Russian Prime Minister Viktor Zubkov, plucked from obscurity in September, has emerged as favorite to succeed President Vladimir Putin when he steps down next year, according to a poll published yesterday.
The survey showed rising inflation was the biggest concern of Russian voters ahead of the December 2 parliamentary election.
Putin, 55, has vowed to leave office in 2008 after two consecutive four-year terms as president. But he has hinted he will retain influence and has kept everyone guessing about who he could support as Russia's next president.
A poll by the All-Russian Public Opinion Research Center (VTsIOM) for Moscow investment bank Renaissance Capital, showed Russians believed Putin would want Zubkov to succeed him.
Renaissance, in a report on the poll, said: "The most frequently mentioned name in the category of Putin's choice as the next president is now Zubkov."
The poll showed 72 percent of people thought Putin had made a decision on who to support and 26 percent believed it was Zubkov.

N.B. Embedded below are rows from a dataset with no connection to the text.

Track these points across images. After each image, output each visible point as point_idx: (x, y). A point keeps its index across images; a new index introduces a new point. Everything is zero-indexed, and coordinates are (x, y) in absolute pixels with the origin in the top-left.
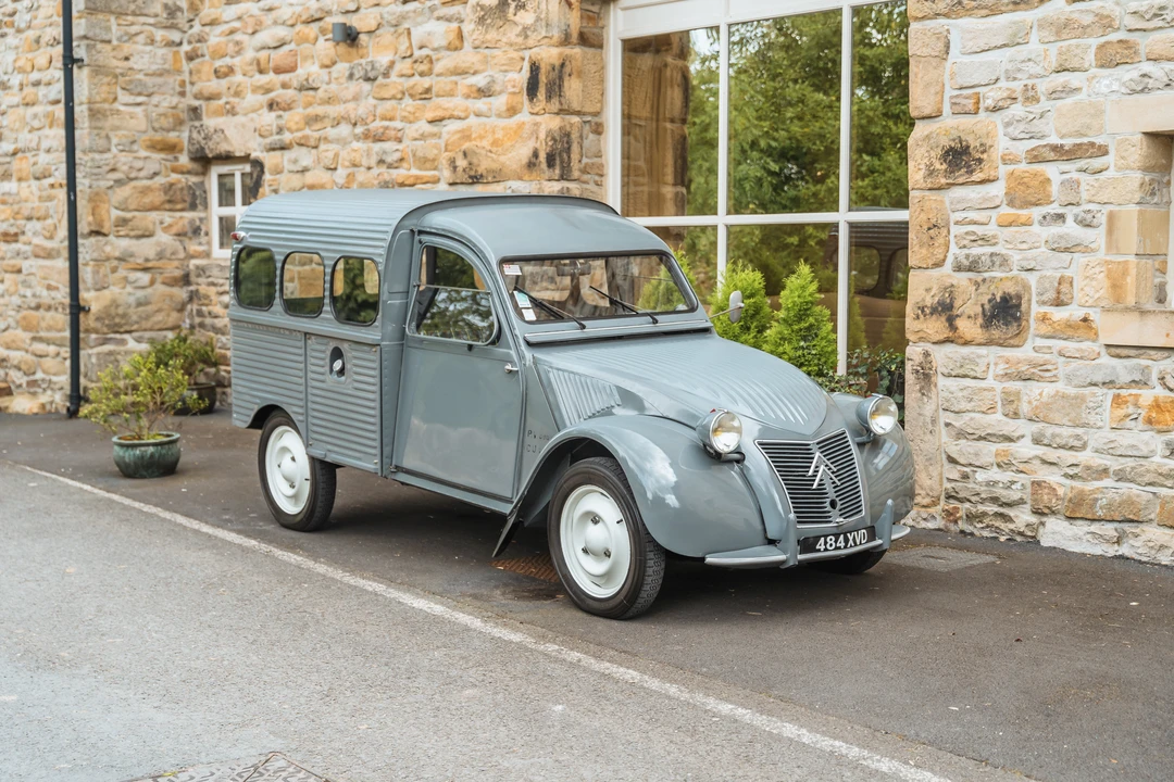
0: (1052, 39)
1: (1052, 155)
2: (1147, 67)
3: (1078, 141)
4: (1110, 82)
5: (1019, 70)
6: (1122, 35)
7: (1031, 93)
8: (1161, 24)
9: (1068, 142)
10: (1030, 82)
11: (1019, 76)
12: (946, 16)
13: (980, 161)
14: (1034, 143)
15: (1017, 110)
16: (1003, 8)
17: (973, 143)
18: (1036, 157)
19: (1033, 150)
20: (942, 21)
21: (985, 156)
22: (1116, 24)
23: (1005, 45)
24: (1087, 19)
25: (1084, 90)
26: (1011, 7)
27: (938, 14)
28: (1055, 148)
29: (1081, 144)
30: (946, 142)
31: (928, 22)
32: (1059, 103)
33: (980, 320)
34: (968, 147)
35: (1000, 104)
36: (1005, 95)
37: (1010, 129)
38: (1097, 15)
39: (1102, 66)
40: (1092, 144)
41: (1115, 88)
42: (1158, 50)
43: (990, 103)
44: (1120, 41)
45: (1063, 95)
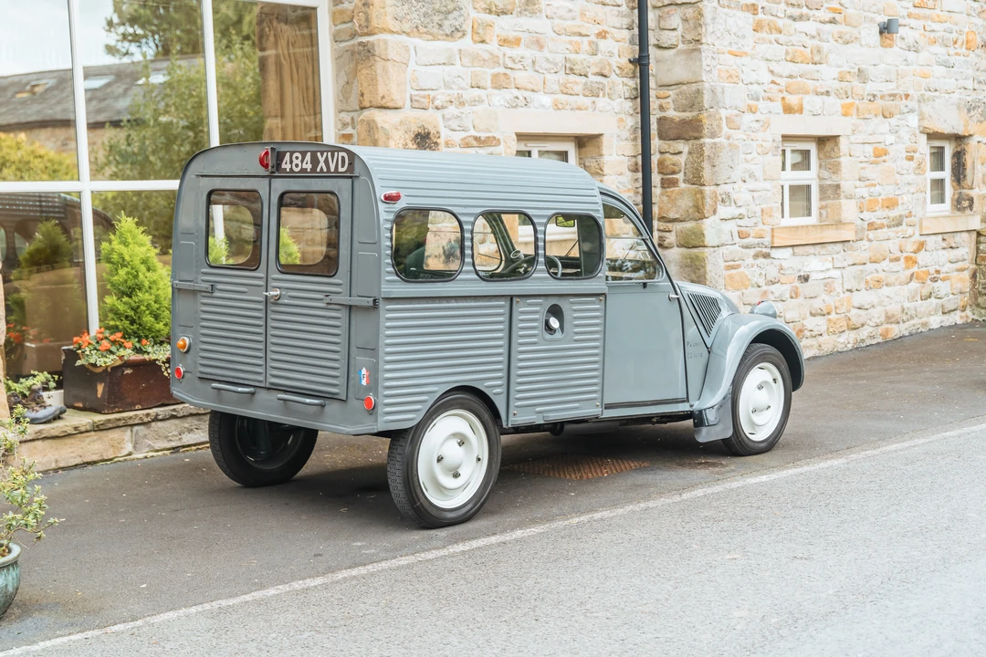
0: (470, 65)
1: (475, 143)
2: (516, 93)
3: (488, 135)
4: (500, 98)
5: (454, 82)
6: (501, 70)
7: (462, 100)
8: (521, 67)
9: (483, 135)
10: (460, 92)
11: (453, 87)
12: (408, 34)
13: (436, 143)
14: (463, 135)
15: (452, 110)
16: (440, 37)
17: (433, 132)
18: (467, 144)
19: (465, 138)
20: (404, 37)
21: (438, 141)
22: (501, 62)
23: (444, 64)
24: (486, 56)
25: (486, 101)
26: (444, 37)
27: (404, 32)
28: (476, 139)
29: (489, 137)
30: (415, 129)
31: (396, 36)
32: (475, 108)
33: (443, 258)
34: (429, 133)
35: (445, 104)
36: (448, 98)
37: (450, 123)
38: (492, 54)
39: (495, 88)
40: (494, 138)
41: (502, 103)
42: (520, 82)
43: (438, 103)
44: (505, 74)
45: (477, 103)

First Deputy Prime Ministers Sergei Ivanov and Dmitry Medvedev, once considered front runners in the race for the Kremlin, have slipped, the poll showed.
Just 17 percent of people believed Ivanov was Putin's choice and 16 percent Medvedev. But 35 percent said they did not know.
Putin, who has made a tradition of plucking senior officials from obscurity, appointed Zubkov as prime minister on September 14.
The former head of an anti-money laundering unit, said to be a mentor to the president, he has swiftly made his name as a tough-talking manager who has been given generous airtime on state television, a key indicator of Kremlin approval.
The majority of respondents, 53 percent, said they would vote for Putin if he ran in the presidential election, a move that would contravene the constitution.
Most respondents, 83 percent, said Putin would retain an important role after the 2008 elections.